Worse, the inequality data isn’t missing or flawed at random. From other work on political instability, we know that the kinds of countries that are least likely to produce reliable measures of inequality — the poorest or most repressive states — are often the ones most likely to suffer turmoil. Those kinds of countries also happen to be the ones least covered by the international press and the most opaque to foreign scholars. So our ability to observe both inequality and instability is often obscured in the most critical cases.
With such incomplete and blurry information about the crucial quantities, why are so many of us so sure that economic inequality is a principal cause of political turmoil? Careful observation is one answer. Aristotle and Marx drew inferences about the destabilizing effects of inequality from their deep knowledge of the societies around them. In the past several years, claims about inequality’s role in spurring popular unrest often point to protesters’ demands, which frequently reference inequity (e.g., “We are the 99 percent!”).
Those are important pieces of evidence, but they hardly close the case. Humans are notoriously unreliable at understanding and explaining their own behavior, so protesters’ statements about why they have taken to the streets don’t necessarily capture the true or full causes of their actions. Sometimes people participate in protests as a way to connect or improve their image with others or even just for the fun of it.2
Some statistical studies have confirmed the expected association between inequality and instability, but others have not — and all of them have depended on data that suffers from the flaws enumerated above. The seminal economic study that found a link between inequality and instability, Alberto Alesina and Roberto Perotti’s 1996 article, looked at a non-random sample of 71 countries for a single time slice (1970-86) using data on income distributions that did not deal carefully with the methodological issues described above.
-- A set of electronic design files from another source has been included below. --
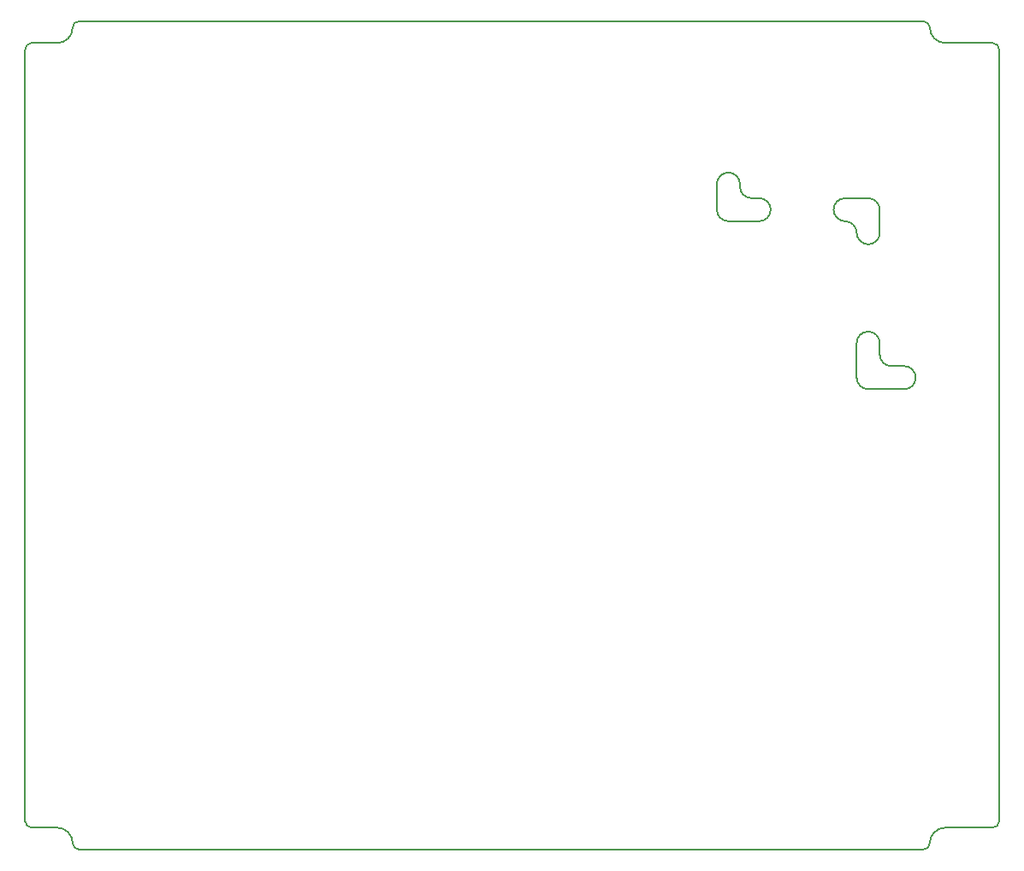
<source format=gbr>
G04 start of page 4 for group 10 idx 10 *
G04 Title: (unknown), outline *
G04 Creator: pcb 20091103 *
G04 CreationDate: Sun Apr 21 07:43:03 2024 UTC *
G04 For: bh *
G04 Format: Gerber/RS-274X *
G04 PCB-Dimensions: 560000 580000 *
G04 PCB-Coordinate-Origin: lower left *
%MOIN*%
%FSLAX25Y25*%
%LNMECHANICAL*%
%ADD52C,0.0060*%
G54D52*X87000Y101000D02*X416000D01*
X66000Y413000D02*Y112000D01*
X68500Y109500D02*X78500D01*
X68500Y415500D02*X78500D01*
X424500D02*X443000D01*
X445500Y413000D02*Y112000D01*
X424500Y109500D02*X443000D01*
X394500Y280500D02*X408500D01*
X87000Y424000D02*X416000D01*
X390000Y298500D02*Y285000D01*
X399000Y298500D02*Y294000D01*
X403500Y289500D02*X408500D01*
X335500Y360500D02*Y350500D01*
X349000Y355000D02*X352000D01*
X399000Y350500D02*Y341500D01*
X340000Y346000D02*X352000D01*
X385500Y355000D02*X394500D01*
X344500Y360500D02*Y359500D01*
X84500Y421500D02*G75*G02X87000Y424000I2500J0D01*G01*
X66000Y413000D02*G75*G02X68500Y415500I2500J0D01*G01*
X78500Y109500D02*G75*G02X84500Y103500I0J-6000D01*G01*
Y421500D02*G75*G02X78500Y415500I-6000J0D01*G01*
X68500Y109500D02*G75*G02X66000Y112000I0J2500D01*G01*
X87000Y101000D02*G75*G02X84500Y103500I0J2500D01*G01*
X445500Y112000D02*G75*G02X443000Y109500I-2500J0D01*G01*
X418500Y103500D02*G75*G02X416000Y101000I-2500J0D01*G01*
Y424000D02*G75*G02X418500Y421500I0J-2500D01*G01*
X443000Y415500D02*G75*G02X445500Y413000I0J-2500D01*G01*
X418500Y103500D02*G75*G02X424500Y109500I6000J0D01*G01*
Y415500D02*G75*G02X418500Y421500I0J6000D01*G01*
X408500Y280500D02*G75*G03X413000Y285000I0J4500D01*G01*
G75*G03X408500Y289500I-4500J0D01*G01*
X390000Y285000D02*G75*G03X394500Y280500I4500J0D01*G01*
X390000Y341500D02*G75*G03X394500Y337000I4500J0D01*G01*
G75*G03X399000Y341500I0J4500D01*G01*
Y298500D02*G75*G03X394500Y303000I-4500J0D01*G01*
G75*G03X390000Y298500I0J-4500D01*G01*
X385500Y355000D02*G75*G03X381000Y350500I0J-4500D01*G01*
G75*G03X385500Y346000I4500J0D01*G01*
X399000Y350500D02*G75*G03X394500Y355000I-4500J0D01*G01*
X390000Y341500D02*G75*G03X385500Y346000I-4500J0D01*G01*
X344500Y359500D02*G75*G03X349000Y355000I4500J0D01*G01*
X340000Y365000D02*G75*G03X335500Y360500I0J-4500D01*G01*
X344500D02*G75*G03X340000Y365000I-4500J0D01*G01*
X335500Y350500D02*G75*G03X340000Y346000I4500J0D01*G01*
X352000D02*G75*G03X356500Y350500I0J4500D01*G01*
G75*G03X352000Y355000I-4500J0D01*G01*
X399000Y294000D02*G75*G03X403500Y289500I4500J0D01*G01*
M02*

</source>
Here is an alternative explanation for our collective confidence in this hypothesis: Humans are hard-wired to spot and feel uncomfortable about unfairness. Economic inequality is unfair; why should some have so much while others suffer with so little? Economic inequality is also ubiquitous. Its extent varies widely, but it is always present to some degree. So every time we see an uprising or rebellion or coup, we also see inequality, and we often hear the participants in that turmoil talking about inequality as a motivation for their actions. Because this is emotionally salient, we are more likely to see and remember it. Then, when we recall and compare instances of political unrest, a clear pattern emerges: Inequality and unrest seem inextricably linked. Maybe inequality isn’t a sufficient condition for political crisis, but it sure looks like a necessary and important one.
This alternative explanation may not be true, of course. But it does show that it’s possible to explain our collective confidence in the effects of inequality on political stability without a strong relationship actually existing. That so many careful observers of politics in so many different contexts have reached the same conclusion certainly seems to support the belief that inequality causes political crises. Still, we’ve been collectively wrong about plenty of other things, so it would be useful to subject this belief to more rigorous testing before accepting it as axiomatic. Unfortunately, we’re not there yet.